MATA INDONESIA, JAKARTA – Tantangan baru dalam dinamika aksi teror selalu berkembang seiring berjalannya waktu. Salah satu metode yang saat ini menyita perhatian yaitu Cyber Terrorism atau Terorisme Siber. Dalam hal ini, teroris tidak memerlukan sebuah aksi kekerasan untuk menghancurkan, namun lebih kepada pengoptimalan teknologi informasi.
Menurut Sarah Gordon dan Richard Ford dari Symantec, fenomena terorisme siber diartikan sebagai sebuah penggunaan teknologi informasi oleh kelompok teroris atau individu untuk mencapai tujuan atau kepentingannya. Sejumlah wujud ancamannya bisa berbentuk penyebaran virus dalam komputer hingga melakukan hacking pada sistem komputer.
Metode ini digunakan karena biayanya yang murah dan lebih mudah untuk menjangkau teroris yang berada di berbagai macam tempat. Maka tidak heran bila penggunaan internet dan teknologi informasi digunakan untuk melakukan propaganda dan menggalang pendanaan untuk terorisme.
Terutama di masa pandemi Covid-19 seperti saat ini, ancaman terorisme melalui ruang siber semakin masif.
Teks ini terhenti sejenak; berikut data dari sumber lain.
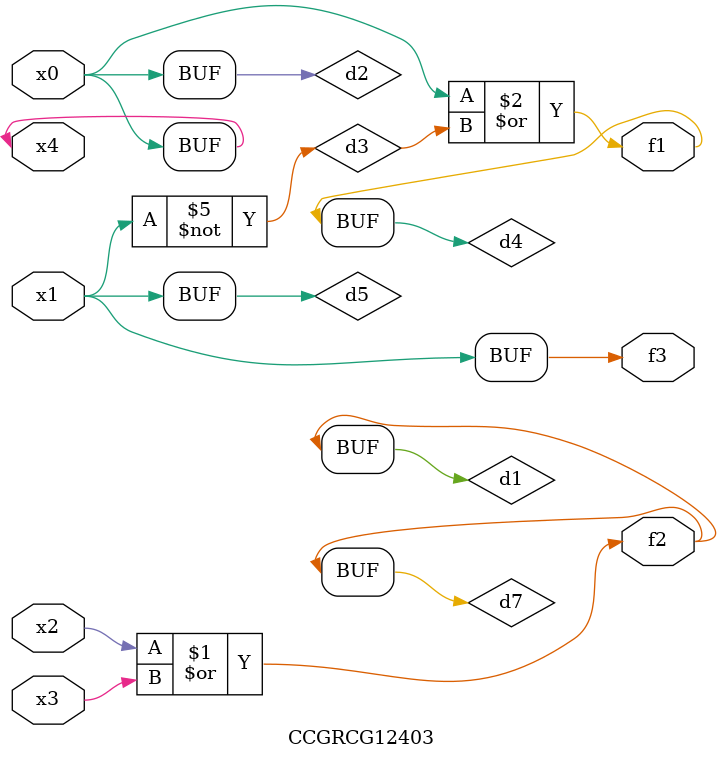
<source format=v>
module CCGRCG12403(
	input x0, x1, x2, x3, x4,
	output f1, f2, f3
);

	wire d1, d2, d3, d4, d5, d6, d7;

	or (d1, x2, x3);
	buf (d2, x0, x4);
	not (d3, x1);
	or (d4, d2, d3);
	not (d5, d3);
	nand (d6, d1, d3);
	or (d7, d1);
	assign f1 = d4;
	assign f2 = d7;
	assign f3 = d5;
endmodule

</source>
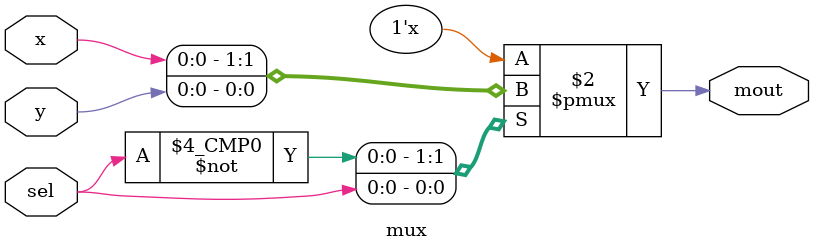
<source format=v>
`timescale 1ns / 1ps
module mux(input x,y,sel, output reg mout);
always@(*) begin
case(sel)
1'b0 : mout = x;
1'b1 : mout = y;
endcase
end

endmodule

</source>
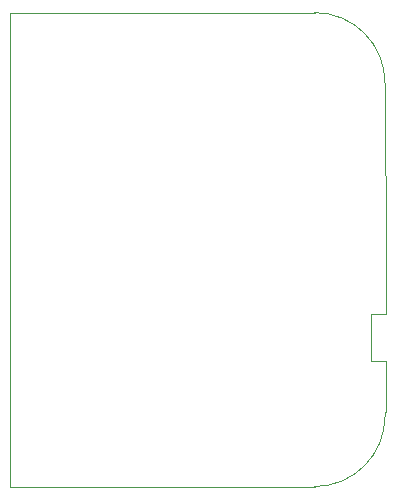
<source format=gm1>
G04 #@! TF.GenerationSoftware,KiCad,Pcbnew,(6.0.0)*
G04 #@! TF.CreationDate,2022-11-09T00:51:05-05:00*
G04 #@! TF.ProjectId,Arrington 4 voice equivalent SMD,41727269-6e67-4746-9f6e-203420766f69,rev?*
G04 #@! TF.SameCoordinates,Original*
G04 #@! TF.FileFunction,Profile,NP*
%FSLAX46Y46*%
G04 Gerber Fmt 4.6, Leading zero omitted, Abs format (unit mm)*
G04 Created by KiCad (PCBNEW (6.0.0)) date 2022-11-09 00:51:05*
%MOMM*%
%LPD*%
G01*
G04 APERTURE LIST*
G04 #@! TA.AperFunction,Profile*
%ADD10C,0.100000*%
G04 #@! TD*
G04 #@! TA.AperFunction,Profile*
%ADD11C,0.010000*%
G04 #@! TD*
G04 APERTURE END LIST*
D10*
X141481000Y-87630000D02*
X141528000Y-86962500D01*
X109728000Y-53467000D02*
X109728000Y-92583000D01*
X131702000Y-53467000D02*
X135512000Y-53467000D01*
X135512000Y-93599000D02*
G75*
G03*
X141481000Y-87630000I-1J5969001D01*
G01*
X141528000Y-74962500D02*
X141481000Y-59436000D01*
X141481000Y-59436000D02*
G75*
G03*
X135512000Y-53467000I-5969001J-1D01*
G01*
X135512000Y-93599000D02*
X109728000Y-93599000D01*
X131702000Y-53467000D02*
X109728000Y-53467000D01*
X109728000Y-92583000D02*
X109728000Y-93599000D01*
D11*
X140328000Y-78962500D02*
X141528000Y-78962500D01*
X141528000Y-86962500D02*
X141528000Y-82962500D01*
X140328000Y-82962500D02*
X140328000Y-78962500D01*
X141528000Y-78962500D02*
X141528000Y-74962500D01*
X141528000Y-82962500D02*
X140328000Y-82962500D01*
M02*

</source>
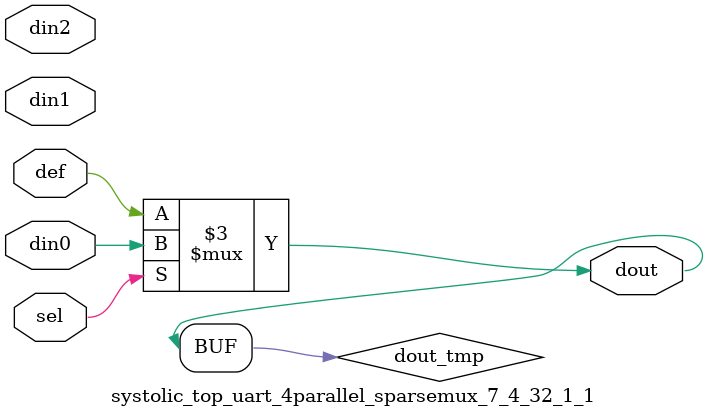
<source format=v>
`timescale 1ns / 1ps

module systolic_top_uart_4parallel_sparsemux_7_4_32_1_1 (din0,din1,din2,def,sel,dout);

parameter din0_WIDTH = 1;

parameter din1_WIDTH = 1;

parameter din2_WIDTH = 1;

parameter def_WIDTH = 1;
parameter sel_WIDTH = 1;
parameter dout_WIDTH = 1;

parameter [sel_WIDTH-1:0] CASE0 = 1;

parameter [sel_WIDTH-1:0] CASE1 = 1;

parameter [sel_WIDTH-1:0] CASE2 = 1;

parameter ID = 1;
parameter NUM_STAGE = 1;



input [din0_WIDTH-1:0] din0;

input [din1_WIDTH-1:0] din1;

input [din2_WIDTH-1:0] din2;

input [def_WIDTH-1:0] def;
input [sel_WIDTH-1:0] sel;

output [dout_WIDTH-1:0] dout;



reg [dout_WIDTH-1:0] dout_tmp;


always @ (*) begin
(* parallel_case *) case (sel)
    
    CASE0 : dout_tmp = din0;
    
    CASE1 : dout_tmp = din1;
    
    CASE2 : dout_tmp = din2;
    
    default : dout_tmp = def;
endcase
end


assign dout = dout_tmp;



endmodule

</source>
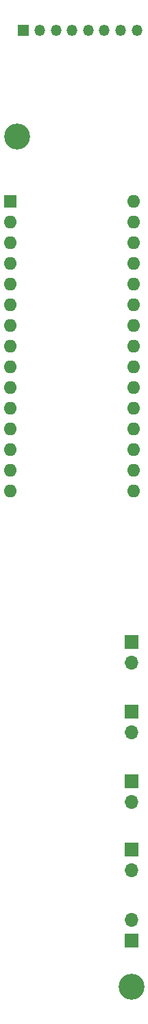
<source format=gbs>
G04 #@! TF.GenerationSoftware,KiCad,Pcbnew,(6.0.6)*
G04 #@! TF.CreationDate,2022-09-05T13:44:10+02:00*
G04 #@! TF.ProjectId,PAINTREv4,5041494e-5452-4457-9634-2e6b69636164,rev?*
G04 #@! TF.SameCoordinates,Original*
G04 #@! TF.FileFunction,Soldermask,Bot*
G04 #@! TF.FilePolarity,Negative*
%FSLAX46Y46*%
G04 Gerber Fmt 4.6, Leading zero omitted, Abs format (unit mm)*
G04 Created by KiCad (PCBNEW (6.0.6)) date 2022-09-05 13:44:10*
%MOMM*%
%LPD*%
G01*
G04 APERTURE LIST*
%ADD10C,3.200000*%
%ADD11R,1.350000X1.350000*%
%ADD12O,1.350000X1.350000*%
%ADD13R,1.700000X1.700000*%
%ADD14O,1.700000X1.700000*%
%ADD15R,1.600000X1.600000*%
%ADD16O,1.600000X1.600000*%
G04 APERTURE END LIST*
D10*
X142000000Y-151400000D03*
D11*
X128665000Y-33950000D03*
D12*
X130665000Y-33950000D03*
X132665000Y-33950000D03*
X134665000Y-33950000D03*
X136665000Y-33950000D03*
X138665000Y-33950000D03*
X140665000Y-33950000D03*
X142665000Y-33950000D03*
D13*
X142025000Y-126210000D03*
D14*
X142025000Y-128750000D03*
D13*
X142025000Y-117670000D03*
D14*
X142025000Y-120210000D03*
D10*
X127900000Y-47000000D03*
D15*
X127000000Y-55000000D03*
D16*
X127000000Y-57540000D03*
X127000000Y-60080000D03*
X127000000Y-62620000D03*
X127000000Y-65160000D03*
X127000000Y-67700000D03*
X127000000Y-70240000D03*
X127000000Y-72780000D03*
X127000000Y-75320000D03*
X127000000Y-77860000D03*
X127000000Y-80400000D03*
X127000000Y-82940000D03*
X127000000Y-85480000D03*
X127000000Y-88020000D03*
X127000000Y-90560000D03*
X142240000Y-90560000D03*
X142240000Y-88020000D03*
X142240000Y-85480000D03*
X142240000Y-82940000D03*
X142240000Y-80400000D03*
X142240000Y-77860000D03*
X142240000Y-75320000D03*
X142240000Y-72780000D03*
X142240000Y-70240000D03*
X142240000Y-67700000D03*
X142240000Y-65160000D03*
X142240000Y-62620000D03*
X142240000Y-60080000D03*
X142240000Y-57540000D03*
X142240000Y-55000000D03*
D13*
X142025000Y-134607000D03*
D14*
X142025000Y-137147000D03*
D13*
X142000000Y-145790000D03*
D14*
X142000000Y-143250000D03*
D13*
X142025000Y-109095000D03*
D14*
X142025000Y-111635000D03*
M02*

</source>
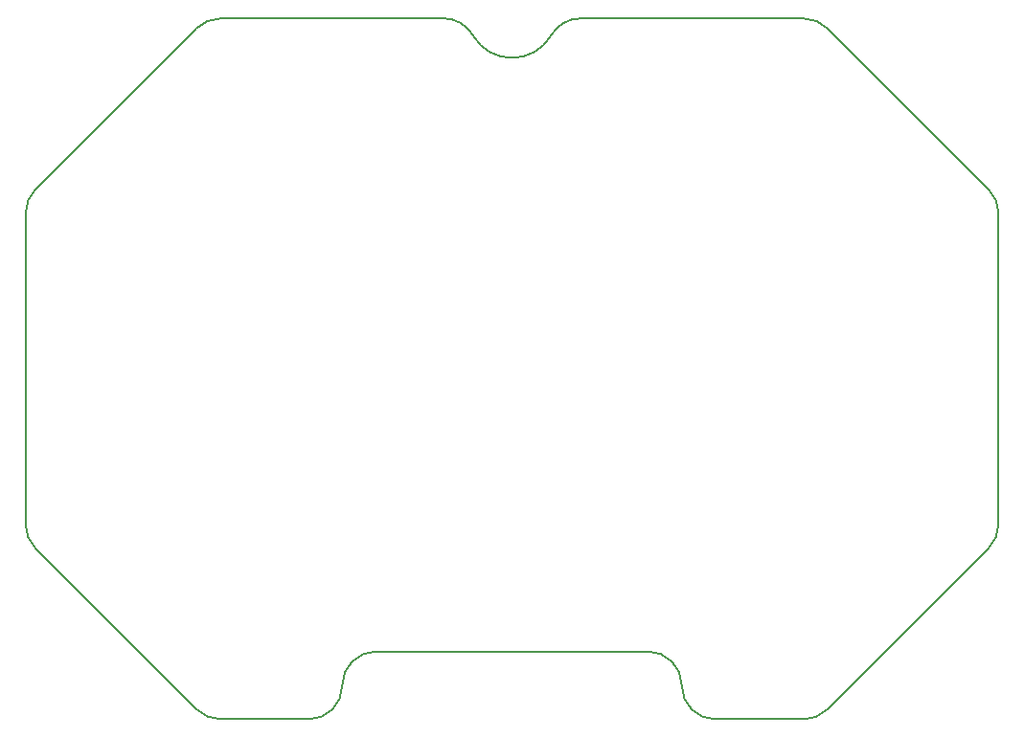
<source format=gm1>
G04*
G04 #@! TF.GenerationSoftware,Altium Limited,Altium Designer,20.1.10 (176)*
G04*
G04 Layer_Color=16711935*
%FSAX42Y42*%
%MOMM*%
G71*
G04*
G04 #@! TF.SameCoordinates,EC29B362-C5D2-4197-BC47-CE10F38E6FBA*
G04*
G04*
G04 #@! TF.FilePolarity,Positive*
G04*
G01*
G75*
%ADD13C,0.20*%
D13*
X006224Y007280D02*
G03*
X006916Y007280I000346J000200D01*
G01*
X010870Y005706D02*
G03*
X010782Y005918I-000300J000000D01*
G01*
X005370Y001830D02*
G03*
X005070Y001530I000000J-000300D01*
G01*
X009146Y001230D02*
G03*
X009358Y001318I000000J000300D01*
G01*
X008070Y001530D02*
G03*
X008370Y001230I000300J000000D01*
G01*
X007176Y007430D02*
G03*
X006916Y007280I000000J-000300D01*
G01*
X002270Y002954D02*
G03*
X002358Y002742I000300J000000D01*
G01*
X002358Y005918D02*
G03*
X002270Y005706I000212J-000212D01*
G01*
X010782Y002742D02*
G03*
X010870Y002954I-000212J000212D01*
G01*
X003994Y007430D02*
G03*
X003782Y007342I000000J-000300D01*
G01*
X003782Y001318D02*
G03*
X003994Y001230I000212J000212D01*
G01*
X008070Y001530D02*
G03*
X007770Y001830I-000300J000000D01*
G01*
X004770Y001230D02*
G03*
X005070Y001530I000000J000300D01*
G01*
X009358Y007342D02*
G03*
X009146Y007430I-000212J-000212D01*
G01*
X006224Y007280D02*
G03*
X005964Y007430I-000260J-000150D01*
G01*
X005370Y001830D02*
X007770D01*
X008370Y001230D02*
X009146D01*
X003994Y007430D02*
X005964D01*
X003994Y001230D02*
X004770D01*
X010870Y002954D02*
Y005706D01*
X002358Y005918D02*
X003782Y007342D01*
X007176Y007430D02*
X009146D01*
X009358Y001318D02*
X010782Y002742D01*
X002270Y002954D02*
Y005706D01*
X002358Y002742D02*
X003782Y001318D01*
X009358Y007342D02*
X010782Y005918D01*
M02*

</source>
Menkopolhukam Mahfud MD pernah mengingatkan bahwa tantangan tahun 2021 ini, ancaman terorisme harus diperhatikan.
“Harus hati-hati karena ekskalasi akan meningkat dengan teknologi digital,” kata Mahfud.
Bahkan Kepala Badan Nasional Penanggulangan Terorisme (BNPT), Boy Rafli Amar juga pernah mengingatkan bahwa kelompok teroris tidak akan berhenti di tengah pandemi Covid-19.
Teroris justru memanfaatkan masa pandemi untuk menyebarluaskan narasi hingga melakukan rekrutmen hingga penggalangan dana.
“Saat pandemi banyak negara menutup perbatasan dan membatasi pergerakan, tapi kelompok teroris tidak diam, mereka memanfaatkan pandemi ini untuk menyebarkan narasi, melakukan rekrutmen dan menggalang dana,” kata Boy.
Ancaman terorisme siber tidak bisa dipandang sebelah mata. Hal ini terbukti dari pemaparan Analis Utama Intelijen Densus 88 Antiteror Polri Brigjen Pol Ibnu Suhendra yang menegaskan bahwa kondisi ketidakpastian selama pandemi inilah yang dimanfaatkan teroris untuk menarik pengikut baru.
“Kelompok teroris melihat krisis pandemi itu sebagai peluang untuk mendapatkan lebih banyak perekrutan, dukungan, simpatisan, untuk menyerang lebih keras,” kata Ibnu.